Hayu, Gas Aja!

14 5 1
                                    


Setelah isya, Fitri langsung mendatangi kakaknya di kamar samping. Ia ingin mendengar pendapat dari laki-laki yang selalu diporoti uang gajinya selama ini.

Sesampainya di depan pintu kamar yang tertutup, Fitri mengetuknya beberapa kali. Namun, tak ada sahutan membuatnya semakin keras menggedor pintu bercat cokelat tersebut.

"Kak Fikri! Buka, dong, gue mau ngomong!" Perempuan berpiyama merah maroon itu masih terus mengetuk pintu dengan gerakan cepat. "Ih, Kak, buka! Lo di dalem, kan? Masa lo budek?"

"Apaan?"

Fitri tersentak saat pundaknya ditepuk seseorang dari arah belakang. Ia spontan menoleh dengan memegang dada.

"Kaget!" Fitri melotot pada kakaknya. "Gue kira udah di kamar," sambungnya, menatap kakaknya yang masih lengkap memaki Koko dan sarung, baru tiba dari mesjid.

"Mau apa? Gue belum gajian, Dek," kata Fikri. Ia sudah berhati-hati jika adiknya itu akan meminta uang dan mengajaknya jajan malam ini.

Fitri menggeleng. "Gak, bukan mau malak. Mau minta pendapat," sahutnya, ia mengikuti Fikri masuk ke dalam kamar.

"Soal apa? Mau bayar berapa kalo gue bisa kasih pendapat yang baik?" Fikri menyimpan peci di atas balas, kemudian duduk di sofa yang terletak di pojok ruangan diikuti oleh Fitri.

"Dua juta, tapi pakai uang dari lo," jawab Fitri. Akibat dari ucapannya itu, ia mendapat toyoran pelan dari kakaknya. Fitri memegang kepalanya sembari mendengkus keras.

"Jadi mau nanya apa?" Fikri tak ambil pusing dengan raut wajah adiknya yang sudah kesal. Mereka tak memiliki banyak waktu untuk berbincang, sebab keluarga Hasan akan segera datang.

Fitri menatap kakaknya serius. "Gimana pendapat lo, kan, gue gak mau nikah sama Hasan. Nah, apa yang harus gue lakuin?"

Tanpa berpikir lama, Fikri menjawab. "Ya, tolaklah, masa diterima?"

Mata Fitri berbinar. "Nah, bener! Tapi gimana caranya? Gue udah bilang ke Ayah, tapi malah diminta terima perjodohan konyol itu, terus kata Althan juga mending ikuti apa kata orang tua. Tadi sore bunda bilang, terserah gue mau gimana. Sumpah gue pusing," keluhnya dengan kedua tangan yang terkepal di kedua sisi wajah.

Fikri menepuk pelan puncak kepala adiknya. "Gitu aja dibikin ribet. Tinggal jawab aja sesuai apa kata hati lo dengan alasan yang masuk akal, yang bisa diterima oleh semua pihak." Ia memberi saran. Fikri sering merasa aneh pada adiknya. Mengapa selalu membuat sesuatu yang simpel menjadi rumit. "Apa alasan lo gak mau sama Hasan?" sambungnya.

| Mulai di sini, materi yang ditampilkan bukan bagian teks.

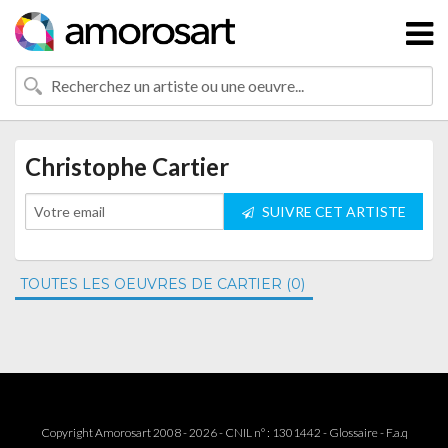
Christophe Cartier
SUIVRE CET ARTISTE
TOUTES LES OEUVRES DE CARTIER (0)
Copyright Amorosart 2008 - 2026 - CNIL n° : 1301442 -
Glossaire
-
F.a.q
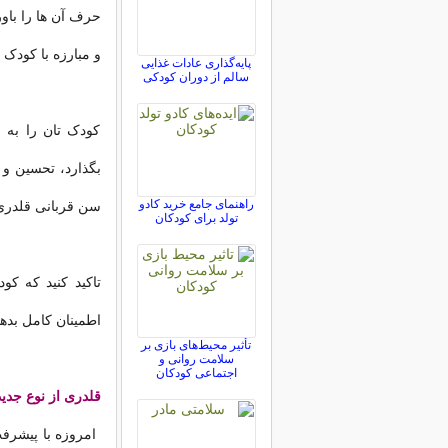
حرف آن ها را باور 
و مبارزه با کودک 
پایه‌گذاری عادات غذایی
سالم از دوران کودکی
کودک تان را به 
بگذارد، تحسین و ت
راهنمای جامع خرید کادو
سن قربانی قلدری 
تولد برای کودکان
تاکید کنید که ک
اطمینان کامل بده
تأثیر محیط‌های بازی بر
سلامت روانی و
اجتماعی کودکان
قلدری از نوع جدید
امروزه با پیشرف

Fitri pun mengutarakan keresahannya pada sang kakak yang justru tertawa setelah mendengarnya. Hal itu membuat Fitri kesal hingga tangannya tak mampu menahan untuk tak memukul bahu kokoh laki-laki berkoko cokelat itu.

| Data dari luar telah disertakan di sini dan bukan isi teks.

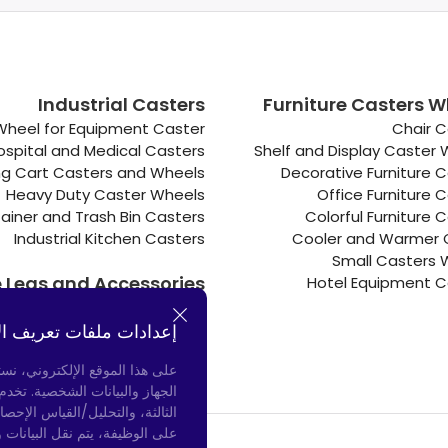
Industrial Casters
Furniture Casters W
Wheel for Equipment Caster
Chair C
ospital and Medical Casters
Shelf and Display Caster
g Cart Casters and Wheels
Decorative Furniture 
Heavy Duty Caster Wheels
Office Furniture 
ainer and Trash Bin Casters
Colorful Furniture 
Industrial Kitchen Casters
Cooler and Warmer 
Small Casters 
e Legs and Accessories
Hotel Equipment C
Connectors
Door Bumpers
إعدادات ملفات تعريف ال
Chair Legs
على هذا الموقع الإلكتروني، نس
الجهاز والبيانات الشخصية. تخد
الثالثة، والتحليل/القياس الإحصا
على الوظيفة، يتم نقل البيانات 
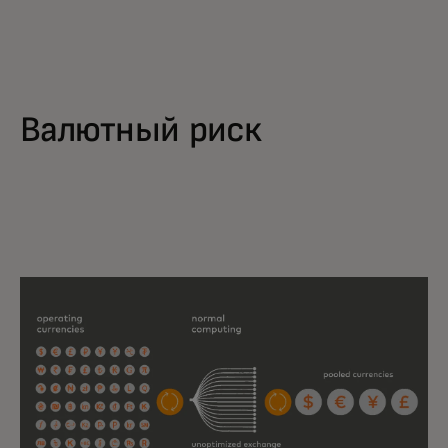
Валютный риск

"Seru kayaknya kalo kalian jadi nikah. Nanti kayak alien, pake segala piring terbang," ledek Fikri di sela tawanya. "Hasan baik, lho, menurut gue. Kita udah ngobrol juga tadi. Gue kenal dia dari zaman bocah dan ya dia emang suka aja usilin lo yang emsouan gini," katanya. Tadi di mesjid, ia bertemu dengan Hasan. Laki-laki yang akan menikah dengan adiknya itu banyak berbicara tentang permasalahan perjodohan. Bagi Fikri, tak ada yang salah jika Hasan menjadi adik iparnya.

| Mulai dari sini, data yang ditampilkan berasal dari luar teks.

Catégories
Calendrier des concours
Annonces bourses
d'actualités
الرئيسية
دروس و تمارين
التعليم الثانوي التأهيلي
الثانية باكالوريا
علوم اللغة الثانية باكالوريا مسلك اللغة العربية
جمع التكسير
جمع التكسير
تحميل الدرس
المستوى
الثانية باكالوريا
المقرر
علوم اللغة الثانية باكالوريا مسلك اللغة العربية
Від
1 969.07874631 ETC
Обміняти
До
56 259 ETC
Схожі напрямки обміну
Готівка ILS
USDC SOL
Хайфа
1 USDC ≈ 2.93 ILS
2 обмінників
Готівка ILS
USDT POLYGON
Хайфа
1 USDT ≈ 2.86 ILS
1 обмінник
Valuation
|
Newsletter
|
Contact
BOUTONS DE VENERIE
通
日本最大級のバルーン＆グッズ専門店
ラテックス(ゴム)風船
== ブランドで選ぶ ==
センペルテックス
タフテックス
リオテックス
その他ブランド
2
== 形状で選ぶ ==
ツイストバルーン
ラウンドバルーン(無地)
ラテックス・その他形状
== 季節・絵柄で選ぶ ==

"Semua terserah padamu, Hasan begitu adanya. Walau dunia menolak Hasan tetap cinta Fitri." Fikri malah bernyanyi di akhir kalimatnya.
Bantal sofa melayang hingga sempurna mengenai kepala laki-laki itu.

"Gak guna banget pendapat lo!" Setelah itu, Fitri beranjak dari duduknya. Ketika akan membuka pintu kamar, ia mendengar kakaknya berbicara lagi.

"Saran gue, terima aja. Gue tau, selain hal yango sebutin tadi. Lo punya satu alasan yang ada sangkut pautnya sama gue, kan? Gue gak papa, silakan lo nikah duluan. Gue mah santai."